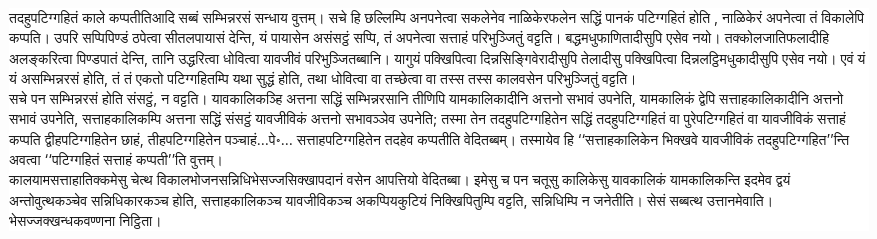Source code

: तदहुपटिग्गहितं काले कप्पतीतिआदि सब्बं सम्भिन्नरसं सन्धाय वुत्तम्। सचे हि छल्लिम्पि अनपनेत्वा सकलेनेव नाळिकेरफलेन सद्धिं पानकं पटिग्गहितं होति , नाळिकेरं अपनेत्वा तं विकालेपि कप्पति। उपरि सप्पिपिण्डं ठपेत्वा सीतलपायासं देन्ति, यं पायासेन असंसट्ठं सप्पि, तं अपनेत्वा सत्ताहं परिभुञ्जितुं वट्टति। बद्धमधुफाणितादीसुपि एसेव नयो। तक्कोलजातिफलादीहि अलङ्करित्वा पिण्डपातं देन्ति, तानि उद्धरित्वा धोवित्वा यावजीवं परिभुञ्जितब्बानि। यागुयं पक्खिपित्वा दिन्नसिङ्गिवेरादीसुपि तेलादीसु पक्खिपित्वा दिन्नलट्ठिमधुकादीसुपि एसेव नयो। एवं यं यं असम्भिन्नरसं होति, तं तं एकतो पटिग्गहितम्पि यथा सुद्धं होति, तथा धोवित्वा वा तच्छेत्वा वा तस्स तस्स कालवसेन परिभुञ्जितुं वट्टति।  
सचे पन सम्भिन्नरसं होति संसट्ठं, न वट्टति। यावकालिकञ्हि अत्तना सद्धिं सम्भिन्नरसानि तीणिपि यामकालिकादीनि अत्तनो सभावं उपनेति, यामकालिकं द्वेपि सत्ताहकालिकादीनि अत्तनो सभावं उपनेति, सत्ताहकालिकम्पि अत्तना सद्धिं संसट्ठं यावजीविकं अत्तनो सभावञ्ञेव उपनेति; तस्मा तेन तदहुपटिग्गहितेन सद्धिं तदहुपटिग्गहितं वा पुरेपटिग्गहितं वा यावजीविकं सत्ताहं कप्पति द्वीहपटिग्गहितेन छाहं, तीहपटिग्गहितेन पञ्चाहं…पे॰… सत्ताहपटिग्गहितेन तदहेव कप्पतीति वेदितब्बम्। तस्मायेव हि ‘‘सत्ताहकालिकेन भिक्खवे यावजीविकं तदहुपटिग्गहित’’न्ति अवत्वा ‘‘पटिग्गहितं सत्ताहं कप्पती’’ति वुत्तम्।  
कालयामसत्ताहातिक्कमेसु चेत्थ विकालभोजनसन्निधिभेसज्जसिक्खापदानं वसेन आपत्तियो वेदितब्बा। इमेसु च पन चतूसु कालिकेसु यावकालिकं यामकालिकन्ति इदमेव द्वयं अन्तोवुत्थकञ्चेव सन्निधिकारकञ्च होति, सत्ताहकालिकञ्च यावजीविकञ्च अकप्पियकुटियं निक्खिपितुम्पि वट्टति, सन्निधिम्पि न जनेतीति। सेसं सब्बत्थ उत्तानमेवाति।  
भेसज्जक्खन्धकवण्णना निट्ठिता।  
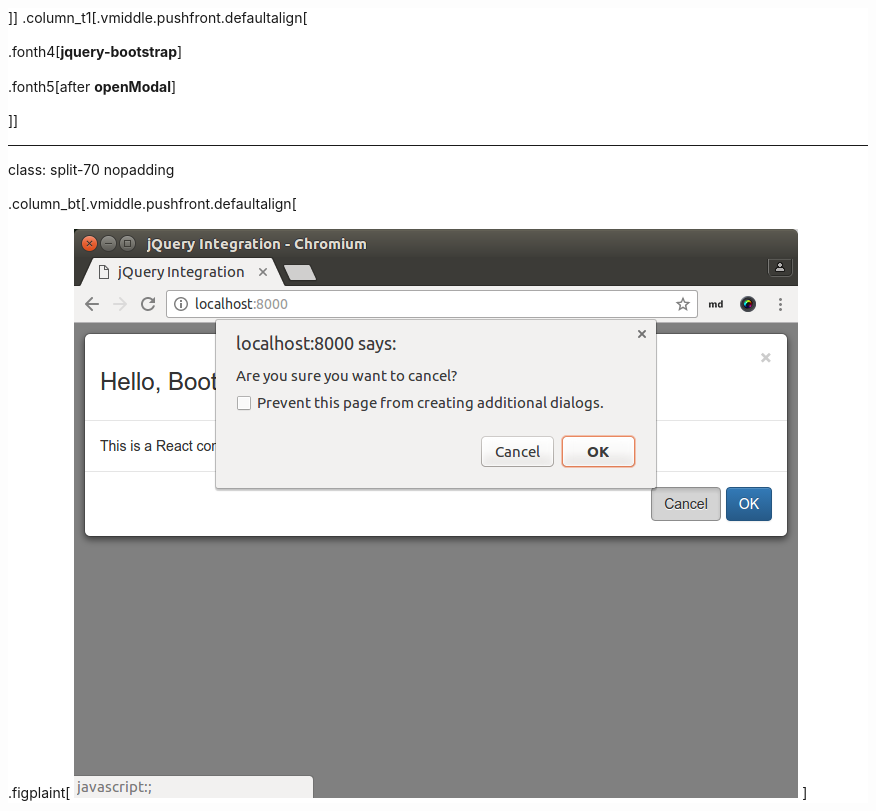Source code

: 
]]
.column_t1[.vmiddle.pushfront.defaultalign[

.fonth4[**jquery-bootstrap**]




.fonth5[after **openModal**]


]]

---

class: split-70 nopadding 

.column_bt[.vmiddle.pushfront.defaultalign[








.figplaint[
![](images/r05c.png)
]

» **PROBLEM TO SOLVE**
Starting with the first entry and ending with the last, reproduce the listing exactly, without its pictures.

» **ANSWER TO THE EXERCISE**
Source code

: तदहुपटिग्गहितं काले कप्पतीतिआदि सब्बं सम्भिन्नरसं सन्धाय वुत्तम्। सचे हि छल्लिम्पि अनपनेत्वा सकलेनेव नाळिकेरफलेन सद्धिं पानकं पटिग्गहितं होति , नाळिकेरं अपनेत्वा तं विकालेपि कप्पति। उपरि सप्पिपिण्डं ठपेत्वा सीतलपायासं देन्ति, यं पायासेन असंसट्ठं सप्पि, तं अपनेत्वा सत्ताहं परिभुञ्जितुं वट्टति। बद्धमधुफाणितादीसुपि एसेव नयो। तक्कोलजातिफलादीहि अलङ्करित्वा पिण्डपातं देन्ति, तानि उद्धरित्वा धोवित्वा यावजीवं परिभुञ्जितब्बानि। यागुयं पक्खिपित्वा दिन्नसिङ्गिवेरादीसुपि तेलादीसु पक्खिपित्वा दिन्नलट्ठिमधुकादीसुपि एसेव नयो। एवं यं यं असम्भिन्नरसं होति, तं तं एकतो पटिग्गहितम्पि यथा सुद्धं होति, तथा धोवित्वा वा तच्छेत्वा वा तस्स तस्स कालवसेन परिभुञ्जितुं वट्टति।  
सचे पन सम्भिन्नरसं होति संसट्ठं, न वट्टति। यावकालिकञ्हि अत्तना सद्धिं सम्भिन्नरसानि तीणिपि यामकालिकादीनि अत्तनो सभावं उपनेति, यामकालिकं द्वेपि सत्ताहकालिकादीनि अत्तनो सभावं उपनेति, सत्ताहकालिकम्पि अत्तना सद्धिं संसट्ठं यावजीविकं अत्तनो सभावञ्ञेव उपनेति; तस्मा तेन तदहुपटिग्गहितेन सद्धिं तदहुपटिग्गहितं वा पुरेपटिग्गहितं वा यावजीविकं सत्ताहं कप्पति द्वीहपटिग्गहितेन छाहं, तीहपटिग्गहितेन पञ्चाहं…पे॰… सत्ताहपटिग्गहितेन तदहेव कप्पतीति वेदितब्बम्। तस्मायेव हि ‘‘सत्ताहकालिकेन भिक्खवे यावजीविकं तदहुपटिग्गहित’’न्ति अवत्वा ‘‘पटिग्गहितं सत्ताहं कप्पती’’ति वुत्तम्।  
कालयामसत्ताहातिक्कमेसु चेत्थ विकालभोजनसन्निधिभेसज्जसिक्खापदानं वसेन आपत्तियो वेदितब्बा। इमेसु च पन चतूसु कालिकेसु यावकालिकं यामकालिकन्ति इदमेव द्वयं अन्तोवुत्थकञ्चेव सन्निधिकारकञ्च होति, सत्ताहकालिकञ्च यावजीविकञ्च अकप्पियकुटियं निक्खिपितुम्पि वट्टति, सन्निधिम्पि न जनेतीति। सेसं सब्बत्थ उत्तानमेवाति।  
भेसज्जक्खन्धकवण्णना निट्ठिता।  
Source code

: 
]]
.column_t1[.vmiddle.pushfront.defaultalign[

.fonth4[**jquery-bootstrap**]




.fonth5[after **openModal**]


]]

---

class: split-70 nopadding 

.column_bt[.vmiddle.pushfront.defaultalign[








.figplaint[
![](images/r05c.png)
]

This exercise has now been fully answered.